Context: Barbershops and beauty salons are located in all communities and frequented by diverse groups of people, making them key settings for addressing health disparities. No studies have reviewed the growing body of literature describing studies promoting health in these settings. This review summarized the literature related to promoting health within barbershops and beauty salons to inform future approaches that target diverse populations in similar settings.

Evidence acquisition: We identified and reviewed published research articles describing formative research, recruitment, and health-related interventions set in beauty salons and barbershops. PubMed and other secondary search engines were searched in 2010 and again in 2013 for English-language papers indexed from 1990 through August 2013. The search yielded 113 articles, 71 of which were formerly reviewed, and 54 were eligible for inclusion.

Evidence synthesis: Included articles were categorized as formative research (n=27); recruitment (n=7); or intervention (n=20).

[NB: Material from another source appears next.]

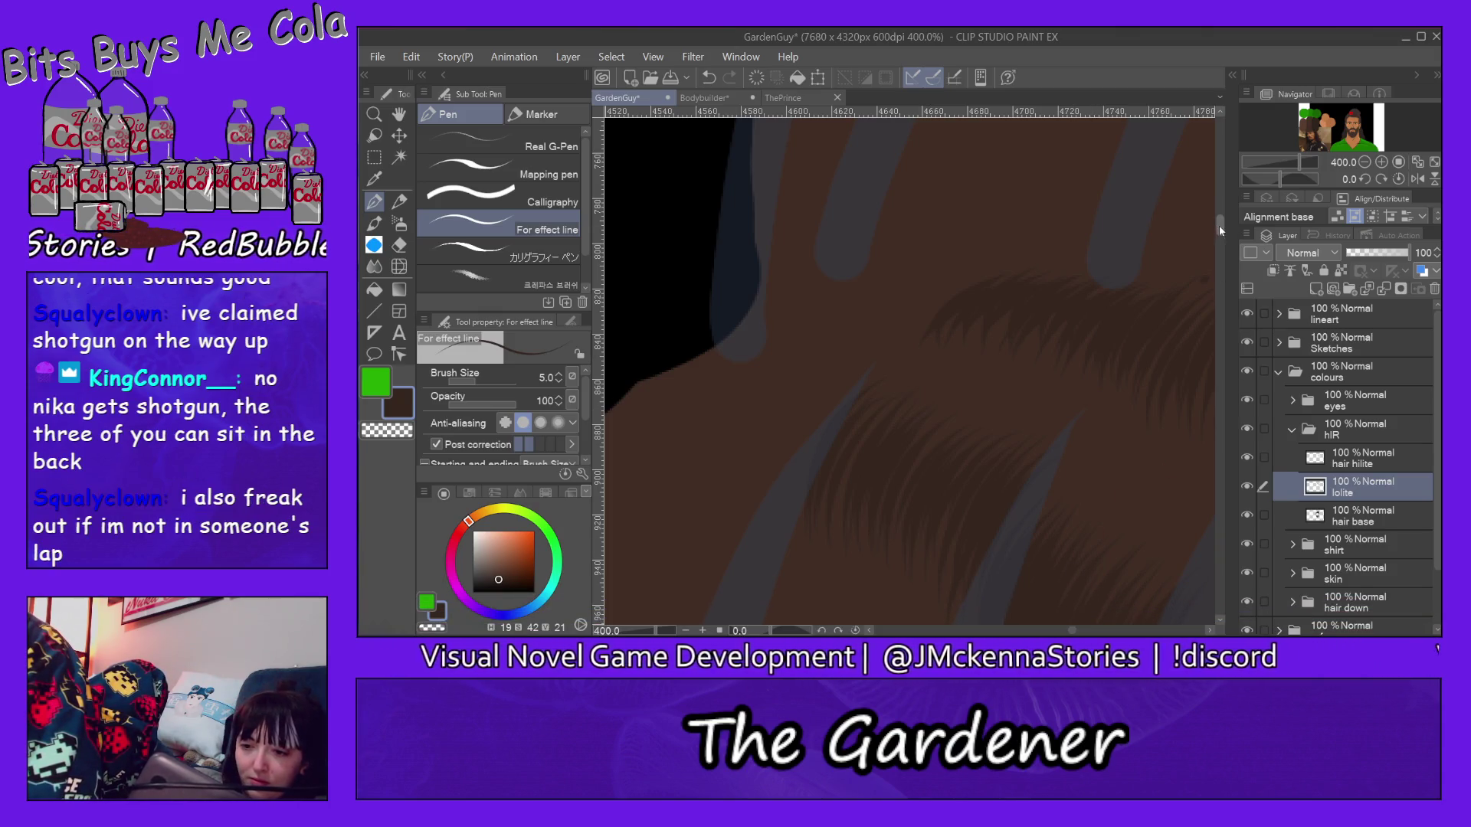
{"action": "left_click_drag", "start_coordinate": [1219, 225], "coordinate": [1220, 255]}
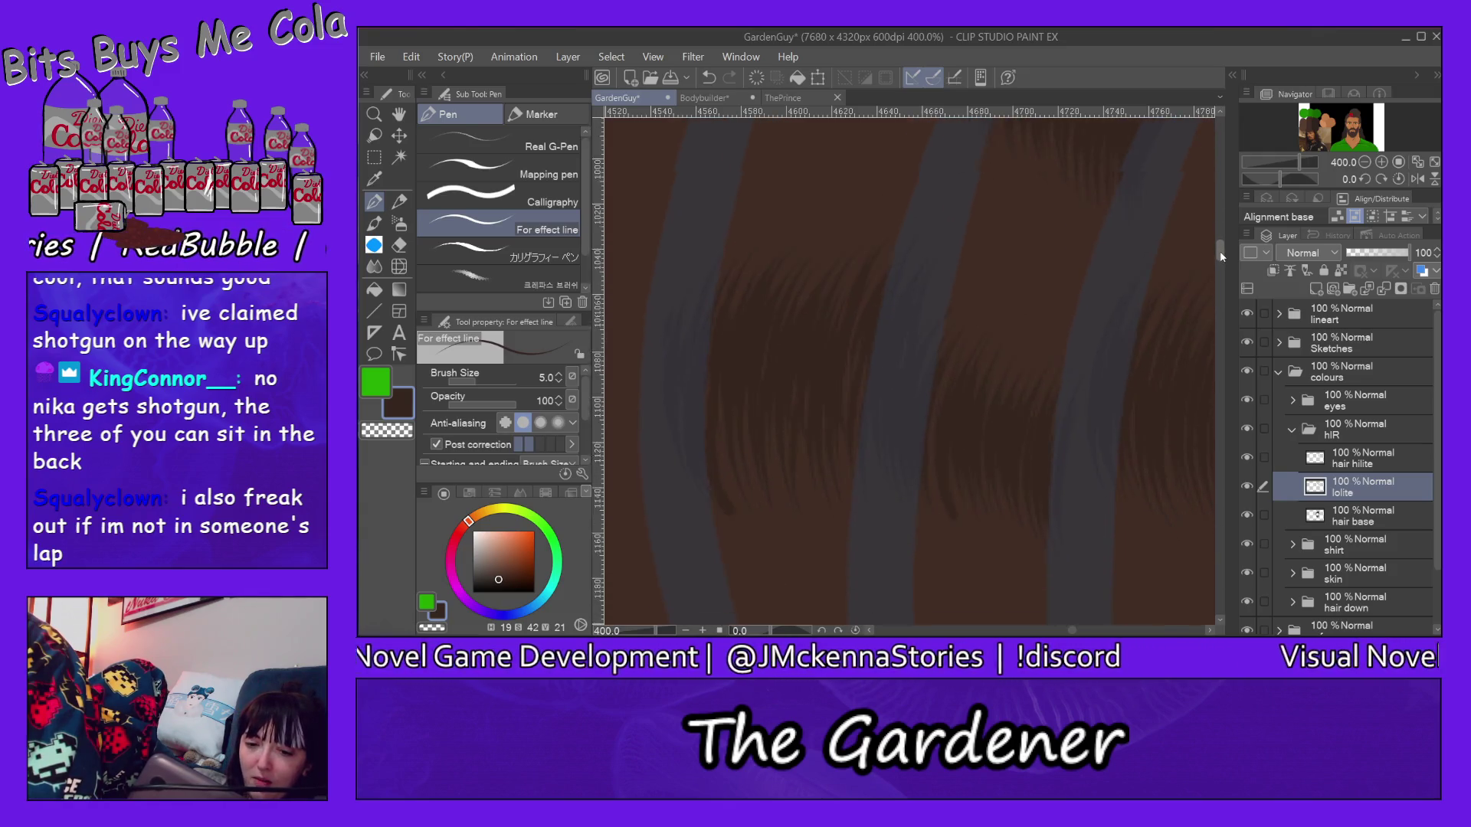
{"action": "scroll", "coordinate": [1149, 389], "scroll_direction": "down", "scroll_amount": 3}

Formative research studies showed that owners, barbers/stylists, and their customers were willing participants, clarifying the feasibility of promoting health in these settings. Recruitment studies demonstrated that salon/shop owners will join research studies and can enroll customers. Among intervention studies, level of stylist/barber involvement was categorized. More than 73.3% of intervention studies demonstrated statistically significant results, targeted mostly racial/ethnic minority groups and focused on a variety of health topics.

Conclusions: Barbershops and beauty salons are promising settings for reaching populations most at risk for health disparities. Although these results are encouraging, more rigorous research and evaluation of future salon- and barbershop-based interventions are needed.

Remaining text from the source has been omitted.